I think you missed a critical section, and have some reading to do. This is one of the most applicable techniques from the course, so you should make sure you get this. If your textbook isn't good, read other sources.

When you approximate the distribution of $X$ by a normal distribution $Y$, presumably one with the same mean and standard deviation, this means you get to approximate $P(X \gt a)$ by $P(Y \gt a)$, and similarly $P(a \lt X \lt b) \approx P(a \lt y \lt b)$.

In these problems, you aren't supposed to be calculating the probability that a binomial random variable $X$ is greater than some value by summing the probability mass function for $X$. You are supposed to find a normal distribution which is a good approximation (match the mean and standard deviation), and then look up or estimate $P(y \gt a)$.

Another way to state this is that you should translate the condition into something like "at most $b$ standard deviations above the mean" and then estimate this as the probability that a standard normal distribution is in that range.

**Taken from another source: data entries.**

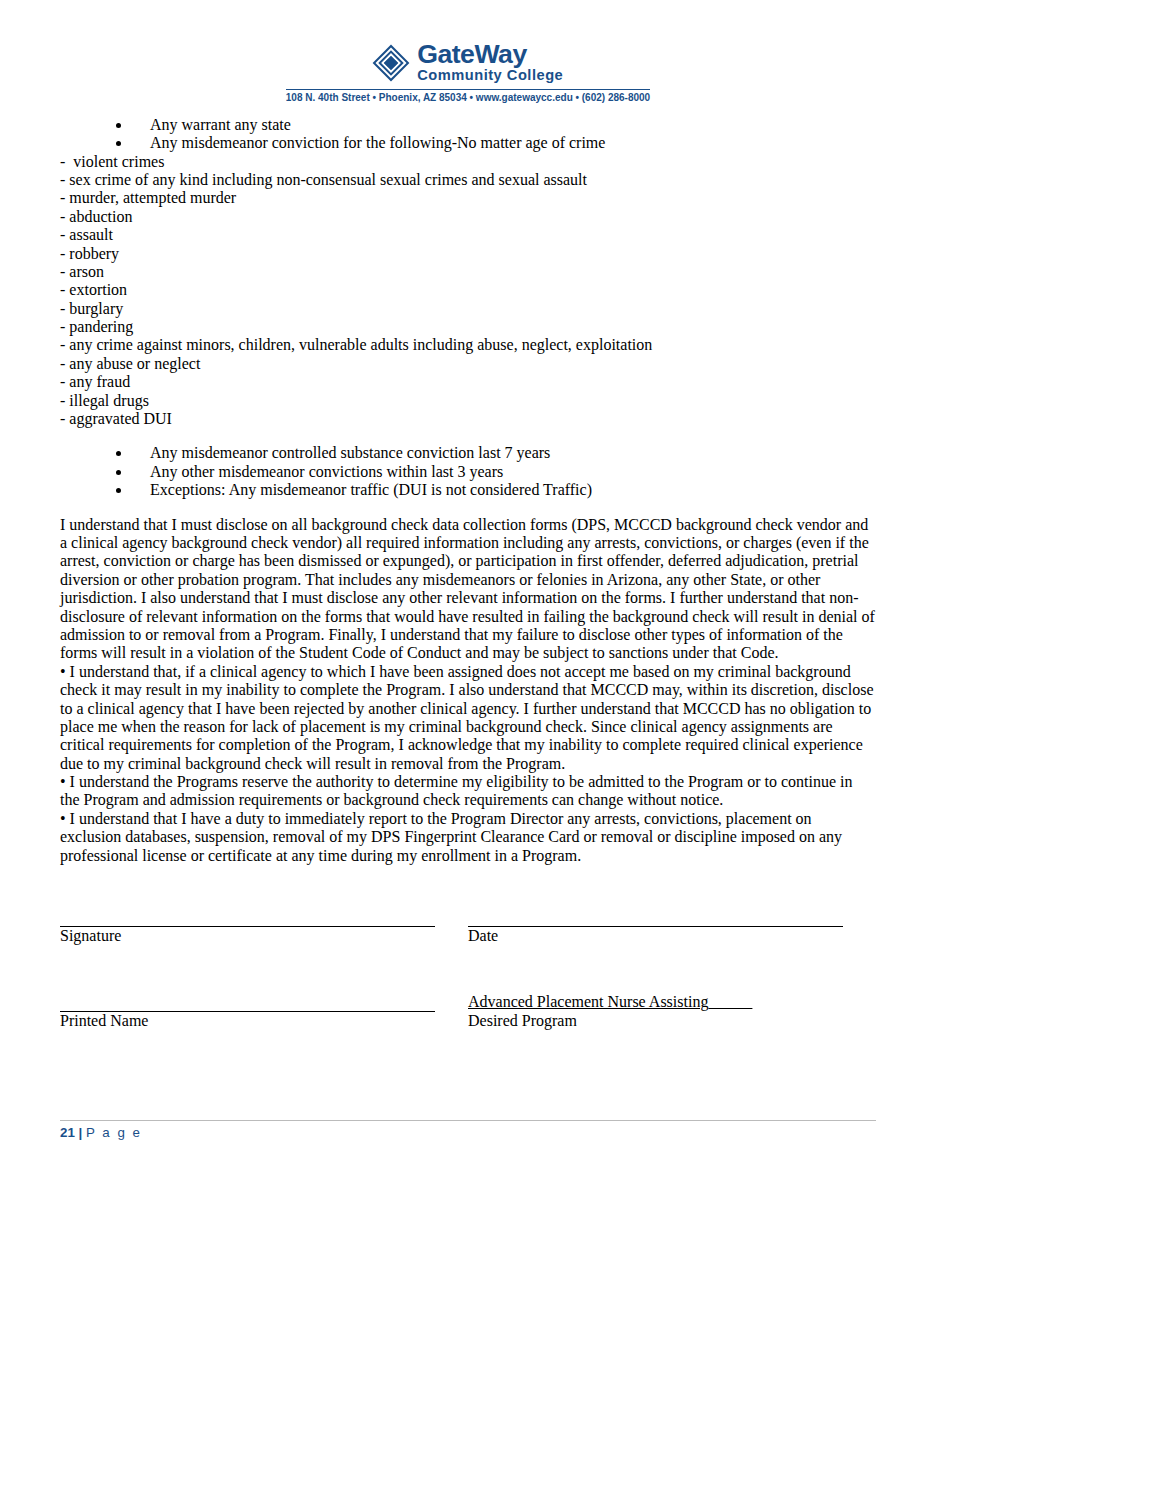GateWay Community College
108 N. 40th Street • Phoenix, AZ 85034 • www.gatewaycc.edu • (602) 286-8000
Any warrant any state
Any misdemeanor conviction for the following-No matter age of crime
- violent crimes
- sex crime of any kind including non-consensual sexual crimes and sexual assault
- murder, attempted murder
- abduction
- assault
- robbery
- arson
- extortion
- burglary
- pandering
- any crime against minors, children, vulnerable adults including abuse, neglect, exploitation
- any abuse or neglect
- any fraud
- illegal drugs
- aggravated DUI
Any misdemeanor controlled substance conviction last 7 years
Any other misdemeanor convictions within last 3 years
Exceptions: Any misdemeanor traffic (DUI is not considered Traffic)
I understand that I must disclose on all background check data collection forms (DPS, MCCCD background check vendor and a clinical agency background check vendor) all required information including any arrests, convictions, or charges (even if the arrest, conviction or charge has been dismissed or expunged), or participation in first offender, deferred adjudication, pretrial diversion or other probation program. That includes any misdemeanors or felonies in Arizona, any other State, or other jurisdiction. I also understand that I must disclose any other relevant information on the forms. I further understand that non-disclosure of relevant information on the forms that would have resulted in failing the background check will result in denial of admission to or removal from a Program. Finally, I understand that my failure to disclose other types of information of the forms will result in a violation of the Student Code of Conduct and may be subject to sanctions under that Code.
• I understand that, if a clinical agency to which I have been assigned does not accept me based on my criminal background check it may result in my inability to complete the Program. I also understand that MCCCD may, within its discretion, disclose to a clinical agency that I have been rejected by another clinical agency. I further understand that MCCCD has no obligation to place me when the reason for lack of placement is my criminal background check. Since clinical agency assignments are critical requirements for completion of the Program, I acknowledge that my inability to complete required clinical experience due to my criminal background check will result in removal from the Program.
• I understand the Programs reserve the authority to determine my eligibility to be admitted to the Program or to continue in the Program and admission requirements or background check requirements can change without notice.
• I understand that I have a duty to immediately report to the Program Director any arrests, convictions, placement on exclusion databases, suspension, removal of my DPS Fingerprint Clearance Card or removal or discipline imposed on any professional license or certificate at any time during my enrollment in a Program.
| Signature | Date |
| | Advanced Placement Nurse Assisting |
| Printed Name | Desired Program |
21 | P a g e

You probably also covered a continuity correction. When you have a discrete random variable which takes integer values, you may want to think of $n$ as the interval $(n-1/2, n+1/2).$ So, $P(X \ge 10)$ really means $P(X \ge 9.5) \approx P(Y \ge 9.5)$. You don't need to do this if $P(9.5 \lt Y \lt 10)$ is negligible, but in many small examples this correction makes the normal approximation much more accurate. There are even more corrections such as the skew-normal approximation, but those are less important and might not have been included in your class.